From the data below, set down exactly the lines between the one holding "middle tip: (363, 248)" and the one holding "ring pip: (472, 260)", inclusive, and no others.

▸ Data listing:
****************************************

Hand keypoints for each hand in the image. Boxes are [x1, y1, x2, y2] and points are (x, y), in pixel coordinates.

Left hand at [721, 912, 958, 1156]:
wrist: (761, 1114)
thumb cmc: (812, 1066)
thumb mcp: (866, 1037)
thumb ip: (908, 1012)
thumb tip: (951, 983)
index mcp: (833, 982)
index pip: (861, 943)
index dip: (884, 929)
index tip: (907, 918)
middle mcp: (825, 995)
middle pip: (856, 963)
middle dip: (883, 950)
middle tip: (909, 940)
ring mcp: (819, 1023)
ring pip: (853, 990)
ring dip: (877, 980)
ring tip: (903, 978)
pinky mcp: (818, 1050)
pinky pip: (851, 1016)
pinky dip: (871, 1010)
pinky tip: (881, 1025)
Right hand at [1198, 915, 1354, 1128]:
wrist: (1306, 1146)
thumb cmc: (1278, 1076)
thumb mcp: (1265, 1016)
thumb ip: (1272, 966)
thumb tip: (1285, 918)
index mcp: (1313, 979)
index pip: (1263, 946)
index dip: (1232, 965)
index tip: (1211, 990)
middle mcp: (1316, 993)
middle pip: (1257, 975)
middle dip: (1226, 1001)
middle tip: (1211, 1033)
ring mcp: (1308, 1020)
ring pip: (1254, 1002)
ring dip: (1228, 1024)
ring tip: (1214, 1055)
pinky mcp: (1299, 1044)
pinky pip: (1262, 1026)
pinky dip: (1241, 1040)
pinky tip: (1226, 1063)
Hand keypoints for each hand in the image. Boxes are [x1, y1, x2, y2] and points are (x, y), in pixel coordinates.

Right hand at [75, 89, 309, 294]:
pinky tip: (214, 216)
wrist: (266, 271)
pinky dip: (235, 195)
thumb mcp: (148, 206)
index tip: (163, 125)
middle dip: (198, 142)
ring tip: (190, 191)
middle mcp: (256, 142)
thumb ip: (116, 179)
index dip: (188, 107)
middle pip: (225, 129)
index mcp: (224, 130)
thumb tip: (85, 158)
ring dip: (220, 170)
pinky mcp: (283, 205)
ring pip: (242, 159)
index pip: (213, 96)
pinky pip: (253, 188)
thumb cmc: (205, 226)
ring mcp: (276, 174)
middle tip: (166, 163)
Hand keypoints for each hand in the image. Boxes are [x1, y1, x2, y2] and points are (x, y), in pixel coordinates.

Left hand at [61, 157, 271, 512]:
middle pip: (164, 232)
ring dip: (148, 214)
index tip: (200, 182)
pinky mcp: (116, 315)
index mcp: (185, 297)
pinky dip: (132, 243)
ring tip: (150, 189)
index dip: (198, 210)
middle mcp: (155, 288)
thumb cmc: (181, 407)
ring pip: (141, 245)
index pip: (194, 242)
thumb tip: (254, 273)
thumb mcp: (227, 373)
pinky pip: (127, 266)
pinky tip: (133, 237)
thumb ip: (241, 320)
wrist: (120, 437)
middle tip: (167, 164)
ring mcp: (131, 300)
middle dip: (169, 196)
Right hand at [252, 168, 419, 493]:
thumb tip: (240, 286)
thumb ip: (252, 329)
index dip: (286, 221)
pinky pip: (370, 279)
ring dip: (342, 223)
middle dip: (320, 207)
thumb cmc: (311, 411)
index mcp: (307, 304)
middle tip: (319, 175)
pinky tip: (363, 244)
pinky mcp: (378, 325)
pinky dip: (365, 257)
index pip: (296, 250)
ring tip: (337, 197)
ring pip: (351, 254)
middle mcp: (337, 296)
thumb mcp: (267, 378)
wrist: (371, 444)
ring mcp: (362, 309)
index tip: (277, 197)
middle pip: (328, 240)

****************************************

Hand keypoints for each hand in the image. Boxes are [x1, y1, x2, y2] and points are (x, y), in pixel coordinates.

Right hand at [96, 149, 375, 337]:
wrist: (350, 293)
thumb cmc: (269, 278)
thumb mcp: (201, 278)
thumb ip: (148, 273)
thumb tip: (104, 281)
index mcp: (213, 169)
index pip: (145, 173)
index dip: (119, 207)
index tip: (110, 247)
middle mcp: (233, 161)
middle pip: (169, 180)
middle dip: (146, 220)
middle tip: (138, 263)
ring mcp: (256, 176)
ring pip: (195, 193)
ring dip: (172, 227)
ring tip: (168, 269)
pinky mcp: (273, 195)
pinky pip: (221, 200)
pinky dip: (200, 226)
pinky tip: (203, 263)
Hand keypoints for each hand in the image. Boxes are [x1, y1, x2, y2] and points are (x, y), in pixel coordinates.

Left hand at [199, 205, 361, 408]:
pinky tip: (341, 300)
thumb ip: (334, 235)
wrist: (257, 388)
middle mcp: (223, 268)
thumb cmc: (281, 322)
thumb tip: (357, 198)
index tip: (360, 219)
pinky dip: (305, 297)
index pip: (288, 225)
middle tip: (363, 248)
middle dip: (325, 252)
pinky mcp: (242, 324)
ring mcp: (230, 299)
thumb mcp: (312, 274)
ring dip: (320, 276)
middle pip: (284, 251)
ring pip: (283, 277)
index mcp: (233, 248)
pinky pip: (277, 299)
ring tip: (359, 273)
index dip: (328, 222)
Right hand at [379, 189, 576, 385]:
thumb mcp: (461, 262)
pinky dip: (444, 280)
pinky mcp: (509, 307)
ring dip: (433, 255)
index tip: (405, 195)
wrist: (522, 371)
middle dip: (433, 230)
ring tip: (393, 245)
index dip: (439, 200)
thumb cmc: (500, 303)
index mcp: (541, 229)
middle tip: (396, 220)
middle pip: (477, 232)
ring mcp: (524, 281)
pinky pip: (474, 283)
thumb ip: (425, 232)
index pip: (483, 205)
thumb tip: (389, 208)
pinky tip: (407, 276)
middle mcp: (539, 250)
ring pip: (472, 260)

****************************************

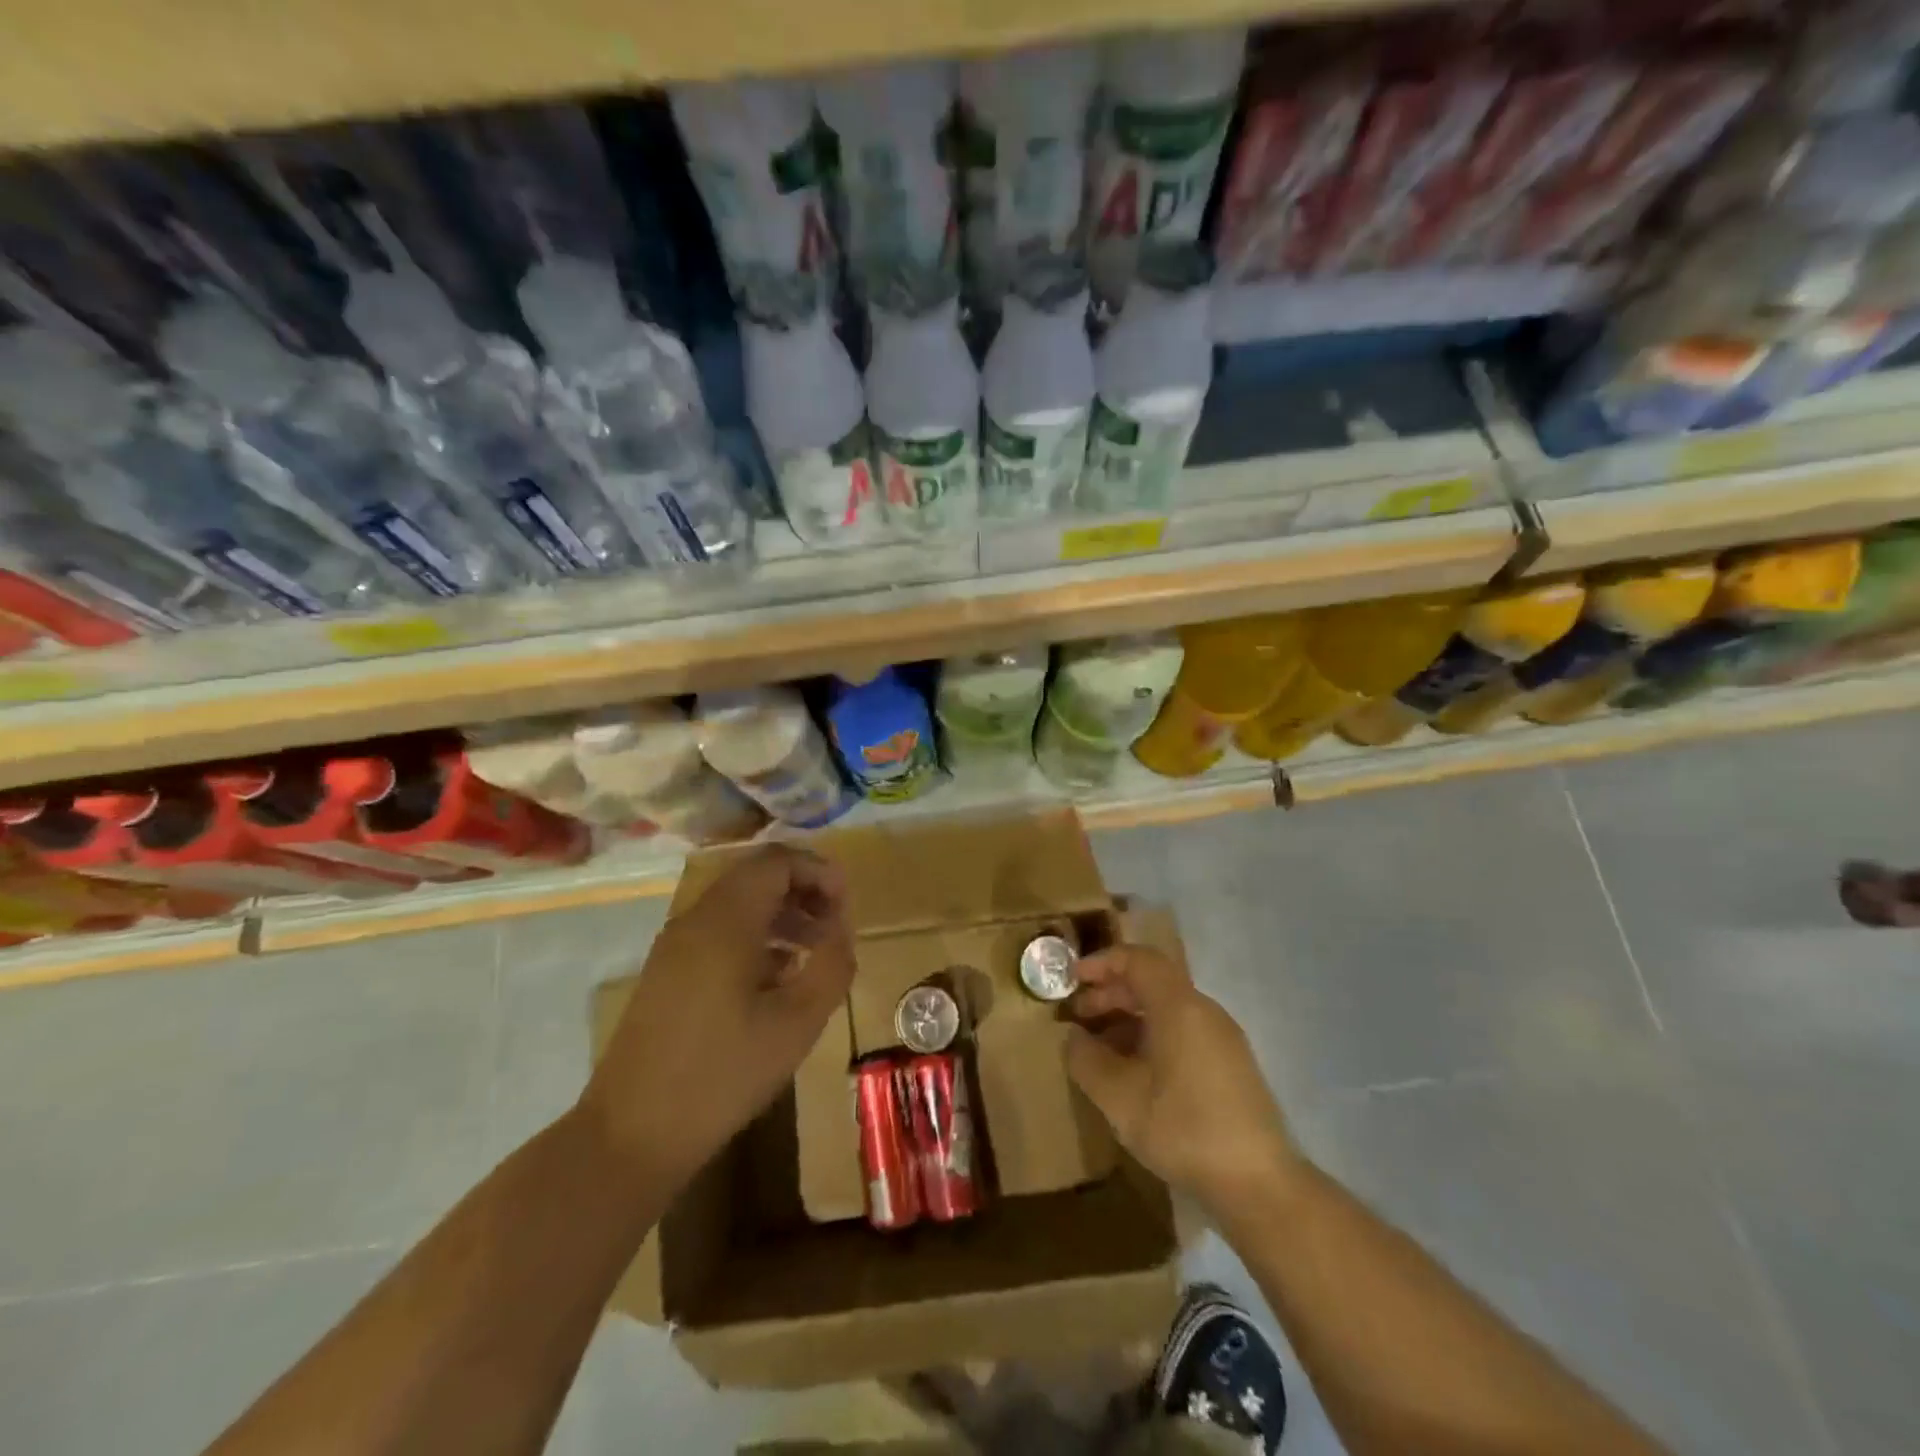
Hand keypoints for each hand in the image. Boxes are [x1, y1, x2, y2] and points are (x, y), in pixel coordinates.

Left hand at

****************************************

▸ Solved exercise:
middle tip: (363, 248)
middle dip: (325, 252)
pinky mcp: (242, 324)
ring mcp: (230, 299)
thumb mcp: (312, 274)
ring dip: (320, 276)
middle pip: (284, 251)
ring pip: (283, 277)
index mcp: (233, 248)
pinky pip: (277, 299)
ring tip: (359, 273)
index dip: (328, 222)
Right hand at [379, 189, 576, 385]:
thumb mcp: (461, 262)
pinky dip: (444, 280)
pinky mcp: (509, 307)
ring dip: (433, 255)
index tip: (405, 195)
wrist: (522, 371)
middle dip: (433, 230)
ring tip: (393, 245)
index dip: (439, 200)
thumb cmc: (500, 303)
index mcp: (541, 229)
middle tip: (396, 220)
middle pip: (477, 232)
ring mcp: (524, 281)
pinky pip: (474, 283)
thumb ip: (425, 232)
index pip: (483, 205)
thumb tip: (389, 208)
pinky tip: (407, 276)
middle mcp: (539, 250)
ring pip: (472, 260)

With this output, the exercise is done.